Segment Start: RECORDS TO PROCESS

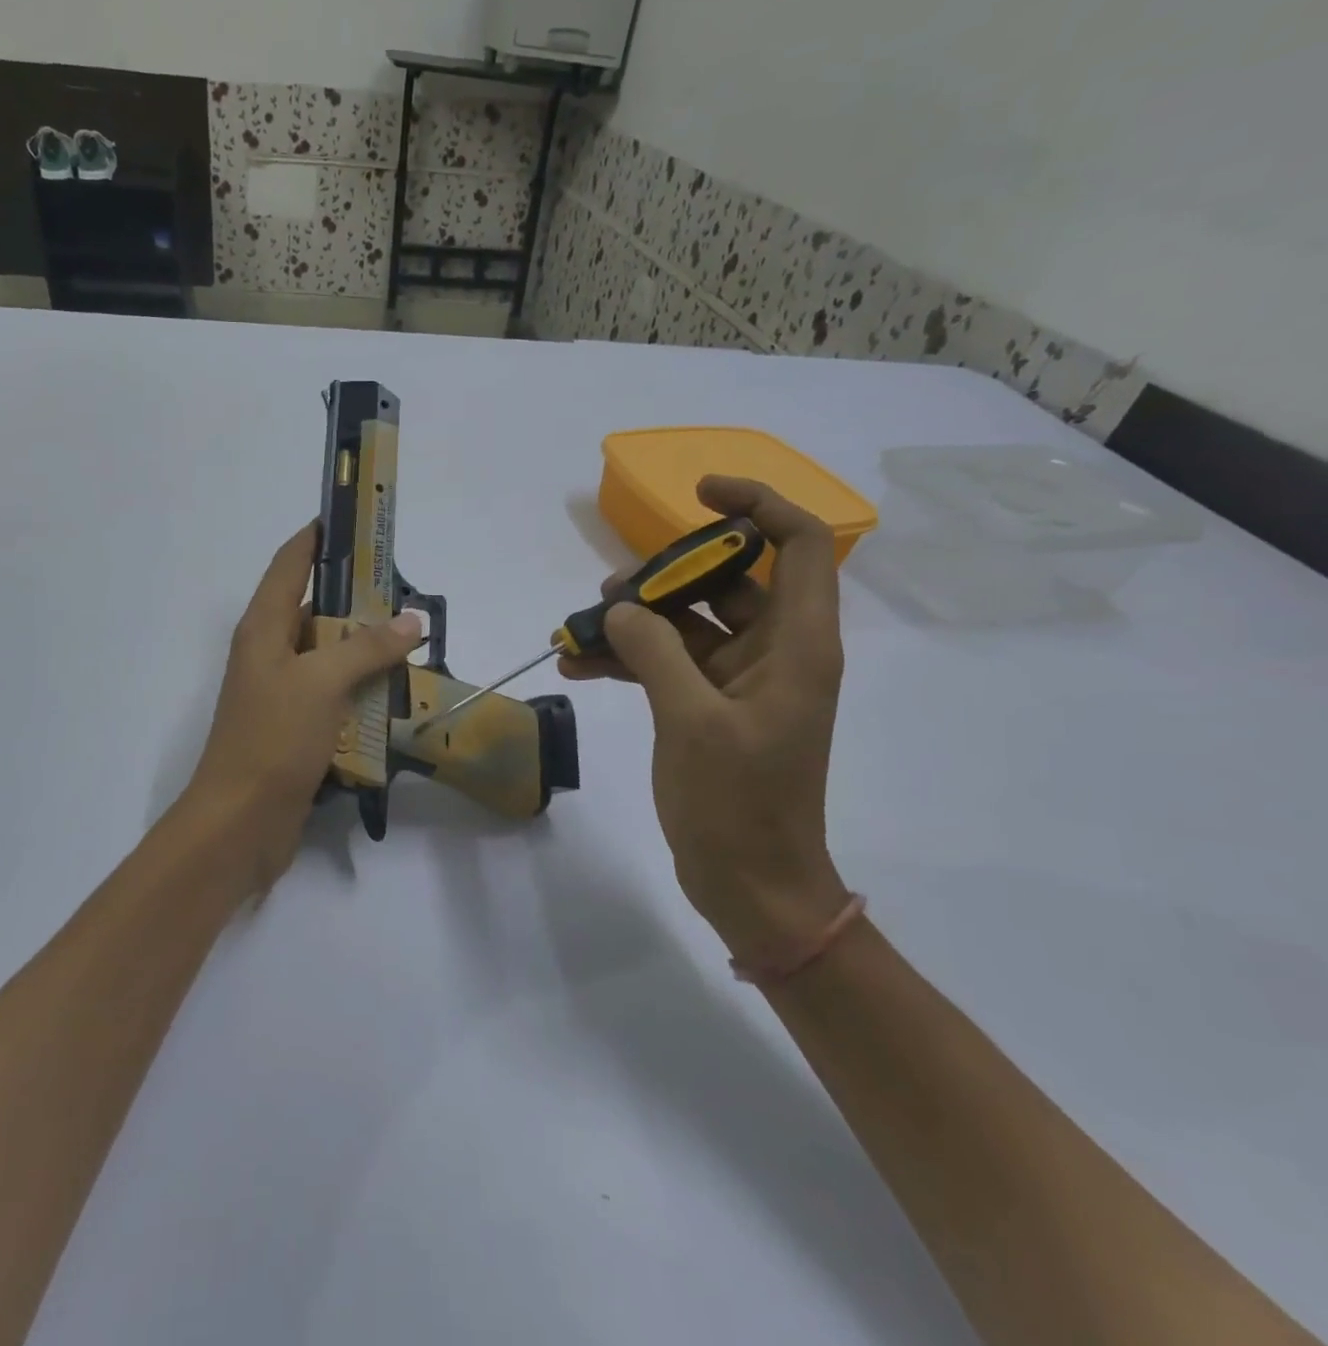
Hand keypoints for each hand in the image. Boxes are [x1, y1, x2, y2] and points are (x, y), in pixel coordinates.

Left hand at [184, 522, 422, 893]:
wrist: (240, 823)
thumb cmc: (272, 739)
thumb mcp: (321, 683)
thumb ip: (366, 648)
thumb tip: (410, 620)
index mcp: (263, 628)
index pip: (289, 563)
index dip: (318, 537)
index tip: (354, 518)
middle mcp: (269, 652)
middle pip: (313, 608)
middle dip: (356, 597)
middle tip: (405, 590)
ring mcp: (282, 692)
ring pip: (328, 654)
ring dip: (364, 648)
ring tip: (411, 639)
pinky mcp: (296, 727)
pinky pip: (334, 694)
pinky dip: (361, 689)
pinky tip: (396, 692)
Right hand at [560, 477, 851, 957]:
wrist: (750, 884)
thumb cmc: (739, 804)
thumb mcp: (691, 720)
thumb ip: (654, 651)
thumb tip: (619, 610)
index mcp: (797, 646)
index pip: (798, 547)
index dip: (756, 506)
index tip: (699, 493)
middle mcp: (774, 653)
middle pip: (728, 581)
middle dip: (667, 576)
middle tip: (611, 593)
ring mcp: (739, 681)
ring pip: (688, 623)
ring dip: (636, 620)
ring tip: (579, 629)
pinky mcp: (708, 707)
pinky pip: (667, 662)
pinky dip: (628, 658)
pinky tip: (579, 663)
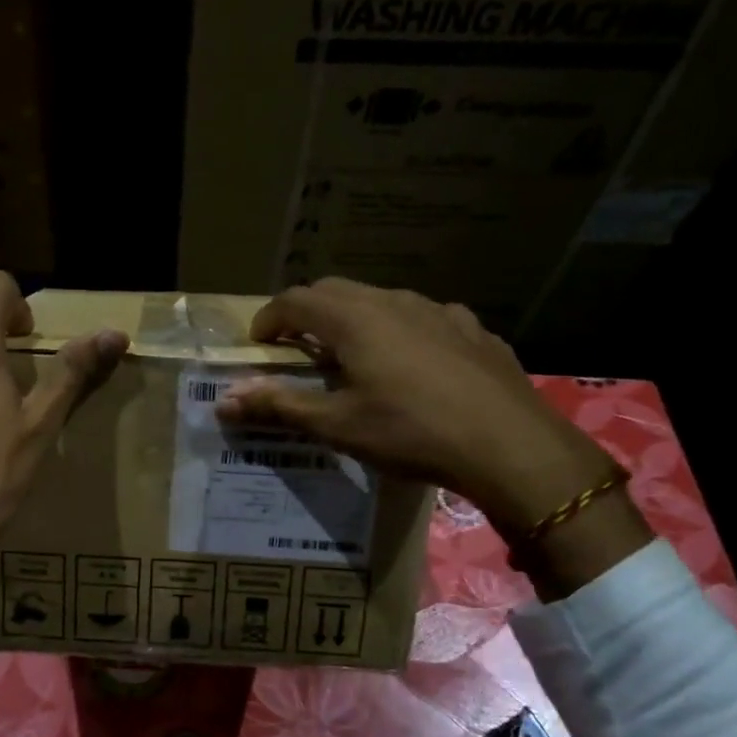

Segment End: RECORDS TO PROCESS

▶ _EXERCISE_
The whole of the data needs to be copied word for word, though not its pictures.

▶ _TASK SOLUTION_
Hand keypoints for each hand in the image. Boxes are [x1, y1, x2, y2] and points are (x, y), in pixel coordinates.

Left hand at [184, 522, 422, 893]:
wrist: (240, 823)
thumb cmc: (272, 739)
thumb mcp: (321, 683)
thumb ip: (366, 648)
thumb tip: (410, 620)
index mcp: (263, 628)
index pip: (289, 563)
index dip: (318, 537)
index tip: (354, 518)
middle mcp: (269, 652)
middle pip: (313, 608)
middle dip: (356, 597)
middle tip: (405, 590)
ring mcp: (282, 692)
ring pip: (328, 654)
ring dip: (364, 648)
ring tip: (411, 639)
pinky mcp: (296, 727)
pinky pip: (334, 694)
pinky dip: (361, 689)
pinky tip: (396, 692)
Right hand at [560, 477, 851, 957]:
wrist: (750, 884)
thumb cmc: (739, 804)
thumb mcp: (691, 720)
thumb ip: (654, 651)
thumb tip: (619, 610)
index mcp: (797, 646)
index pip: (798, 547)
index dip: (756, 506)
index tip: (699, 493)
middle mcp: (774, 653)
middle pip: (728, 581)
middle dip: (667, 576)
middle tip: (611, 593)
ring mcp: (739, 681)
ring pip: (688, 623)
ring dip: (636, 620)
ring tip: (579, 629)
pinky mcp: (708, 707)
pinky pip: (667, 662)
pinky dip: (628, 658)
pinky tip: (579, 663)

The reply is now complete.